:: CHALLENGES ::
**a.** Answer these questions using the white oak forum thread, and mark each answer (i), (ii) or (iii) to match its question.
(i) How many 8-foot logs did guglipm63 cut into boards?
(ii) What diameter were the cookies that guglipm63 started with?
(iii) What did guglipm63 suggest making from the lumber?
**b.** Carry the white oak forum thread on from its last line.

# White oak



## guglipm63 (Feb 27, 2013)

In February my son had to have a large white oak tree taken down. Ants had hollowed out the top and it was cracked. I felt compelled to try and save it so I got my Alaskan sawmill out and proceeded to convert 3 8 foot logs into boards. What a chore, but I got some nice planks. 









Roughly 425 BF


----------



## guglipm63 (Feb 27, 2013)

Started with 4 cookies 3 1/2 thick and 32 inches in diameter


----------



## guglipm63 (Feb 27, 2013)

My son kept 3 and I took one


----------



## guglipm63 (Feb 27, 2013)

It's only letting me upload one picture at a time tonight. Smh


----------



## guglipm63 (Feb 27, 2013)

The worksite


----------



## Allen Tomaszek (Dec 11, 2010)

Gotta love some white oak. What kind of plans do you have for the lumber?


----------



## guglipm63 (Feb 27, 2013)

Allen Tomaszek said:


> Gotta love some white oak. What kind of plans do you have for the lumber?


Maybe a couple live edge tables


----------



## Da Aardvark (Oct 11, 2012)

:: RECORDED INFORMATION ::
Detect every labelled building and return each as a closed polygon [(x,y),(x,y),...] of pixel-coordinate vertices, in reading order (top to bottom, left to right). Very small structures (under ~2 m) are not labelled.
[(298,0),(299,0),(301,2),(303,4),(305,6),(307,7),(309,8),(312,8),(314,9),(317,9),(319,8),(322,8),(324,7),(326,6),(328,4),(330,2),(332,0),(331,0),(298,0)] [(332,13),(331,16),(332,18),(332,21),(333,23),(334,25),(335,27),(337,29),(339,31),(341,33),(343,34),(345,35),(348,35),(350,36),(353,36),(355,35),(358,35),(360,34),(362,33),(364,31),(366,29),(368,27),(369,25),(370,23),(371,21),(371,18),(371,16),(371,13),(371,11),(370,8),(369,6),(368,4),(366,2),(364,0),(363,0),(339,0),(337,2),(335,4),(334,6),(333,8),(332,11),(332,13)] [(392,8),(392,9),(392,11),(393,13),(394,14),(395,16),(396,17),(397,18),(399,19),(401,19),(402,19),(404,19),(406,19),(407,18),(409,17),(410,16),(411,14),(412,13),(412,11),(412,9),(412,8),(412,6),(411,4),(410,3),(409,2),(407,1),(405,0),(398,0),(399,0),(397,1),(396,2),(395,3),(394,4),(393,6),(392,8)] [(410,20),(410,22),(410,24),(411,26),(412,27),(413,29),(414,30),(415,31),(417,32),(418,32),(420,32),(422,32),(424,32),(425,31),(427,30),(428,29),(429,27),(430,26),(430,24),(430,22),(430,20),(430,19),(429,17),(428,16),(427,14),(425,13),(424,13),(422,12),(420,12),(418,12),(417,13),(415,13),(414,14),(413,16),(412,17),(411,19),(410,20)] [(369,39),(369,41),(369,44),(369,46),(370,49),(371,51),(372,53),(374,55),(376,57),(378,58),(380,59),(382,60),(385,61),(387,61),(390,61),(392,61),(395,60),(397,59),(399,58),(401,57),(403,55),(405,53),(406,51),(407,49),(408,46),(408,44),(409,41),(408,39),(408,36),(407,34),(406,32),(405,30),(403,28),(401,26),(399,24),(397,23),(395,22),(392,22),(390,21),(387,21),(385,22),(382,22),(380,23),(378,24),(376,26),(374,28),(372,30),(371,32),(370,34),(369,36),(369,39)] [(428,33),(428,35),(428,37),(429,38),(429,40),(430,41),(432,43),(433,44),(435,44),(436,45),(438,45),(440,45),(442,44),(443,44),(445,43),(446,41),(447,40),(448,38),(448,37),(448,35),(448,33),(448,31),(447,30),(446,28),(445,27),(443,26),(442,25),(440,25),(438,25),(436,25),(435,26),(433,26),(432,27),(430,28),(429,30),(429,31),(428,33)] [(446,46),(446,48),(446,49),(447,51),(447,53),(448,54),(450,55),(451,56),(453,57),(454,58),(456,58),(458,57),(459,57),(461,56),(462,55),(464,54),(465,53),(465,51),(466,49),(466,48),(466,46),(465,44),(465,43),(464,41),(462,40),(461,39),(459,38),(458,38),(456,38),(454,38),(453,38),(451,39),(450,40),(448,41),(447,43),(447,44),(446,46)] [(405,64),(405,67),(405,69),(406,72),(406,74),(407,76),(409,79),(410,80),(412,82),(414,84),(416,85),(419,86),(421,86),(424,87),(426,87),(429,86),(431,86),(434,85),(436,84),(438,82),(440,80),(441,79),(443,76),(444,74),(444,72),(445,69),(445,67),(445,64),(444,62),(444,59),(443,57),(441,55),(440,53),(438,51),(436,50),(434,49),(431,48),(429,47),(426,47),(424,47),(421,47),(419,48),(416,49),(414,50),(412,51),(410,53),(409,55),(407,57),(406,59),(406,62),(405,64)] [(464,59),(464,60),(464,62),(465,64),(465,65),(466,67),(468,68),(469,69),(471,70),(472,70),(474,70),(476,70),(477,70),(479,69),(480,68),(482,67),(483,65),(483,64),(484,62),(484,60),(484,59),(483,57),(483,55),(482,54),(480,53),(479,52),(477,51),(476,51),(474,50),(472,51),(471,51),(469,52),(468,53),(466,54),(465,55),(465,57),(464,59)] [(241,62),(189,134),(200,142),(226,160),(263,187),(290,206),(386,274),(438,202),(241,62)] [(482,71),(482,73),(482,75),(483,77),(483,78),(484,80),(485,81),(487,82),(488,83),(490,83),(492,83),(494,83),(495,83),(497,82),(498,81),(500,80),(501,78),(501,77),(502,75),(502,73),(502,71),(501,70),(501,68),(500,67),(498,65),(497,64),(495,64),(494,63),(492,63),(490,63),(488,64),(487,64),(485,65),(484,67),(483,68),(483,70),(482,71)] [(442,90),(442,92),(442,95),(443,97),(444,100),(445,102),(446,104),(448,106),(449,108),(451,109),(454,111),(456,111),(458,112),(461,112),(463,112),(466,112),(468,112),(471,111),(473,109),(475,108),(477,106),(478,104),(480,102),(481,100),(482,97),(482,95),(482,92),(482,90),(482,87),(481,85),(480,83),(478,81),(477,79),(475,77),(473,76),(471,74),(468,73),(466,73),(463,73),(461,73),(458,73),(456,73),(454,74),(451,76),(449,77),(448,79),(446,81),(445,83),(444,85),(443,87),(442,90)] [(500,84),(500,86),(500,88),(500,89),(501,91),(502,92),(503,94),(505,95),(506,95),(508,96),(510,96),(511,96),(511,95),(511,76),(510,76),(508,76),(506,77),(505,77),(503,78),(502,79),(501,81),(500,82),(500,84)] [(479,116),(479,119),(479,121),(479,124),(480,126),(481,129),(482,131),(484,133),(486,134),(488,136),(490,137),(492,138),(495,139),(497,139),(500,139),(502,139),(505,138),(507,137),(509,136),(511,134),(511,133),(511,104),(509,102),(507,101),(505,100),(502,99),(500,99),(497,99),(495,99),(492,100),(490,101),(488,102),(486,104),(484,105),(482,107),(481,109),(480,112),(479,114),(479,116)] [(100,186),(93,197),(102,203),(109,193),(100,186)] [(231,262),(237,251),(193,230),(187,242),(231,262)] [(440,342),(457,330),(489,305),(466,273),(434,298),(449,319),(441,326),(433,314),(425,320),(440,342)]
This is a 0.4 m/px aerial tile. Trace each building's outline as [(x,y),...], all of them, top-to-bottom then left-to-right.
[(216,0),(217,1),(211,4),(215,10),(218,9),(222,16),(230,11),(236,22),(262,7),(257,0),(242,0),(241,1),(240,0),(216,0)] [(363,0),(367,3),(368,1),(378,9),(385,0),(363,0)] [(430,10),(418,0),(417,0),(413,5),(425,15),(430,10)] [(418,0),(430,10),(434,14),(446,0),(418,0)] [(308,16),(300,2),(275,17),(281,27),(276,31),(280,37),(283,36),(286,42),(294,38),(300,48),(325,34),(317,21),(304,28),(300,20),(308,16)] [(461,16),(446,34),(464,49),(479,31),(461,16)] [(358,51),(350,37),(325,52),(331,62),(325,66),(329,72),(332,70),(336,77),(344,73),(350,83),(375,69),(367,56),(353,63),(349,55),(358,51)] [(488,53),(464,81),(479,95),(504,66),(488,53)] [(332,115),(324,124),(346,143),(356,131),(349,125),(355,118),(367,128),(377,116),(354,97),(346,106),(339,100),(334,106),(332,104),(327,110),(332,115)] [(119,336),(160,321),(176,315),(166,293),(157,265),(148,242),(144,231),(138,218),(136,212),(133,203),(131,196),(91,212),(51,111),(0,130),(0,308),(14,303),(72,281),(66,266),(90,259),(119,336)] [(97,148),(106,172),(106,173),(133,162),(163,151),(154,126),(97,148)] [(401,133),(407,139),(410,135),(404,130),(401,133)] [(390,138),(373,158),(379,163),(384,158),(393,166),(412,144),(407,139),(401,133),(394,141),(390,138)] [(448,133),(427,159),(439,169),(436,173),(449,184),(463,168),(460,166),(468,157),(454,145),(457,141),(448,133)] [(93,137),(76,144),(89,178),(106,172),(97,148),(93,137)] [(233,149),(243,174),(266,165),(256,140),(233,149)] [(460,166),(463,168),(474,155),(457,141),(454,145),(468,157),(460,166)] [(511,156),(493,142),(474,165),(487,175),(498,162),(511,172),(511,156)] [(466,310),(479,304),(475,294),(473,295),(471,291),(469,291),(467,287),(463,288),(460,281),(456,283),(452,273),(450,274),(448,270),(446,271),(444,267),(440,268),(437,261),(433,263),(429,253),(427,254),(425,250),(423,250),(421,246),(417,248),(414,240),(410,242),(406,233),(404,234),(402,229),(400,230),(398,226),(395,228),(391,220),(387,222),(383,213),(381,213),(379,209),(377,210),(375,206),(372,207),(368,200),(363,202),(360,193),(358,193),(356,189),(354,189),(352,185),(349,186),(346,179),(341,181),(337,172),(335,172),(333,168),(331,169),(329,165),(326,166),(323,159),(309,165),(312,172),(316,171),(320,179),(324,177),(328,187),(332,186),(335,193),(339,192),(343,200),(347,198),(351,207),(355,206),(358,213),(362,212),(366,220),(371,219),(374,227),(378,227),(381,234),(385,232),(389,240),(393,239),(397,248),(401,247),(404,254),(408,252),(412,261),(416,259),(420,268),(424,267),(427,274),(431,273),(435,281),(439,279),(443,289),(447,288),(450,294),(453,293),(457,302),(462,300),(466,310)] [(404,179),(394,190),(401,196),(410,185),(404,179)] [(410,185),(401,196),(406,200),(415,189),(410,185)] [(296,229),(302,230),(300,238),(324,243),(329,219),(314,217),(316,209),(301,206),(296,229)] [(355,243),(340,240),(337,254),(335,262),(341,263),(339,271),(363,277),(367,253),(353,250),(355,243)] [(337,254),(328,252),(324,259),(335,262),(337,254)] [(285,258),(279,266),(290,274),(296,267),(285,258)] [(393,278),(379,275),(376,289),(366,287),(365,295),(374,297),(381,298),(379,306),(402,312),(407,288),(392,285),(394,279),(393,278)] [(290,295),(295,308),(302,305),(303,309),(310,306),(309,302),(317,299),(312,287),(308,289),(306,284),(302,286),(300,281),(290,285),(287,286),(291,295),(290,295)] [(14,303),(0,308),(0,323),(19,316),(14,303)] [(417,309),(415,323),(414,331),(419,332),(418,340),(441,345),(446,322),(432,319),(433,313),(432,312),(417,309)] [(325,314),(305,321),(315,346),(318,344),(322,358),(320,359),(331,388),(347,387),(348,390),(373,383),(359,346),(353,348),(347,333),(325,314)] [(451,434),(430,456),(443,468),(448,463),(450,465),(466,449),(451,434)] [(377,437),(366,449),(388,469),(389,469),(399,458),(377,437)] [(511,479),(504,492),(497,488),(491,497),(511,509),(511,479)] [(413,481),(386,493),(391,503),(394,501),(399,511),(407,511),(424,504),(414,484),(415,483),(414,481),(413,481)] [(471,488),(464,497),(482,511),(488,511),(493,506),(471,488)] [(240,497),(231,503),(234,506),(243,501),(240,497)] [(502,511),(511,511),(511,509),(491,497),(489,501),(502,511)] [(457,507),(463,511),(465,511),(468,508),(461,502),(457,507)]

:: EXPECTED ANSWERS ::
**a.**
(i) Three.
(ii) 32 inches.
(iii) Maybe a couple of live edge tables.

**b.**
Excellent!


----------



## qbilder (Dec 19, 2010)

My favorite part of sawing white oak is the smell of whiskey :thumbsup:


----------



## Da Aardvark (Oct 11, 2012)

Seems awful dark for white oak.
Am I seeing it right? It looks closer to walnut.


----------



## guglipm63 (Feb 27, 2013)

Da Aardvark said:


> Seems awful dark for white oak. Am I seeing it right? It looks closer to walnut.


 definitely white oak. acorns


----------



## qbilder (Dec 19, 2010)

Bark & grain & color look like chestnut oak, a white oak. I made my bathroom vanity & cabinets out of quarter sawn chestnut oak. Stunning stuff.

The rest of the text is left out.